Which lines in the data below contain the word "orci"? Copy each of them.

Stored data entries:
- Opening Delimiter -

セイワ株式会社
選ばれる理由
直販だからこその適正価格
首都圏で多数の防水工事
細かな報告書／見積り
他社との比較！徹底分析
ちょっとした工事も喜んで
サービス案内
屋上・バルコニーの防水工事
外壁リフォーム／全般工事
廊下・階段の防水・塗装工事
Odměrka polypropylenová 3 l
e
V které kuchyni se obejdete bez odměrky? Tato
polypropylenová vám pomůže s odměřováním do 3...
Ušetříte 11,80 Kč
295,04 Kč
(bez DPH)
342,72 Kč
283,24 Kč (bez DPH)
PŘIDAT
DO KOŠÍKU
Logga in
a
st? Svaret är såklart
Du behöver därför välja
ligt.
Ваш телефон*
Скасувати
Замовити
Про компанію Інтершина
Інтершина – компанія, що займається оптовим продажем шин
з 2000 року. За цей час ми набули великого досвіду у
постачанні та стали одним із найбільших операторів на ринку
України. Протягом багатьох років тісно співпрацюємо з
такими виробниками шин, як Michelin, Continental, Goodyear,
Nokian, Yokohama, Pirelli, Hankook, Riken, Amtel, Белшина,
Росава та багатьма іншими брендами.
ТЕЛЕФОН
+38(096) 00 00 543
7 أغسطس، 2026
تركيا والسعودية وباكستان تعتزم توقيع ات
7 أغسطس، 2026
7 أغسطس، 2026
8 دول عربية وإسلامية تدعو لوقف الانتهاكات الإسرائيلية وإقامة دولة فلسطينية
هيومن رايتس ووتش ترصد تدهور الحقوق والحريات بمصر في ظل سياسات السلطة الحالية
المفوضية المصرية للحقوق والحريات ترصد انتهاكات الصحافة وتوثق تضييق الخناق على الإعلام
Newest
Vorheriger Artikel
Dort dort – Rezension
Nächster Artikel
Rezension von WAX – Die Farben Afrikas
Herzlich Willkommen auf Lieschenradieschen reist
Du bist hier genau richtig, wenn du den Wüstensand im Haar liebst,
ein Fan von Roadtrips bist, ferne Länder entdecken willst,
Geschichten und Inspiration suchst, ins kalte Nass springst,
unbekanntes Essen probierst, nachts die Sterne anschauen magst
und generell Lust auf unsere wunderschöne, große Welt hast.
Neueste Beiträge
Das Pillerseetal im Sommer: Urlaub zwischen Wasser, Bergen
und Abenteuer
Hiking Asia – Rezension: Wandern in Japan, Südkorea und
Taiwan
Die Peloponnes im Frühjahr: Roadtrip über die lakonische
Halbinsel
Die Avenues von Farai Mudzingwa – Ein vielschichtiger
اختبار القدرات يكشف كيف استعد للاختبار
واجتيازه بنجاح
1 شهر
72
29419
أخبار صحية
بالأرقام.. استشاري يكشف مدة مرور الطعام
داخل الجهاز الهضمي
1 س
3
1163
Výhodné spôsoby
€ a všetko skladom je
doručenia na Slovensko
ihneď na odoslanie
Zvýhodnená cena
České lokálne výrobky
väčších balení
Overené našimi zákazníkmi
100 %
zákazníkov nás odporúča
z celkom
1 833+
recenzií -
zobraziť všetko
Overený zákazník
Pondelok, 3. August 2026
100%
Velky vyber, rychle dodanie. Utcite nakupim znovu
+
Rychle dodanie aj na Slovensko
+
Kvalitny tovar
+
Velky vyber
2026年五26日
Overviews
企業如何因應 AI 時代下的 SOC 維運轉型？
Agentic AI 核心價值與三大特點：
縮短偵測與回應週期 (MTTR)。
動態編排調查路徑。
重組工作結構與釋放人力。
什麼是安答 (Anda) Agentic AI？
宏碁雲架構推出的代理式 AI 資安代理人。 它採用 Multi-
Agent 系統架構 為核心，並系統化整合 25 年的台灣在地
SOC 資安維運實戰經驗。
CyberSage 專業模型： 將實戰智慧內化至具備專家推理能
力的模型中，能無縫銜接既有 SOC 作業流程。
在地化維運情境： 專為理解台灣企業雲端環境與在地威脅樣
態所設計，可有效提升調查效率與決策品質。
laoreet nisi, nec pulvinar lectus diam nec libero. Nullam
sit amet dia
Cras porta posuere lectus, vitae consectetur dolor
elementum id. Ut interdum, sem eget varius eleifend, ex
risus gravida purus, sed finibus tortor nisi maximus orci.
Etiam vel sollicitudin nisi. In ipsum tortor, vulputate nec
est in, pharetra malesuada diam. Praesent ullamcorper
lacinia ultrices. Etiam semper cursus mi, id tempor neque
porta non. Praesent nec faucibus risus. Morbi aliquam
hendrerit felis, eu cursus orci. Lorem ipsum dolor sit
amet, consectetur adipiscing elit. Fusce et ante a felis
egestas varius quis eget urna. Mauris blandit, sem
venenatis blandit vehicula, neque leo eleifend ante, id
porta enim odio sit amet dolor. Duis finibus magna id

- Closing Delimiter -

SOLUTION FOR THIS EXERCISE:
risus gravida purus, sed finibus tortor nisi maximus orci.
hendrerit felis, eu cursus orci. Lorem ipsum dolor sit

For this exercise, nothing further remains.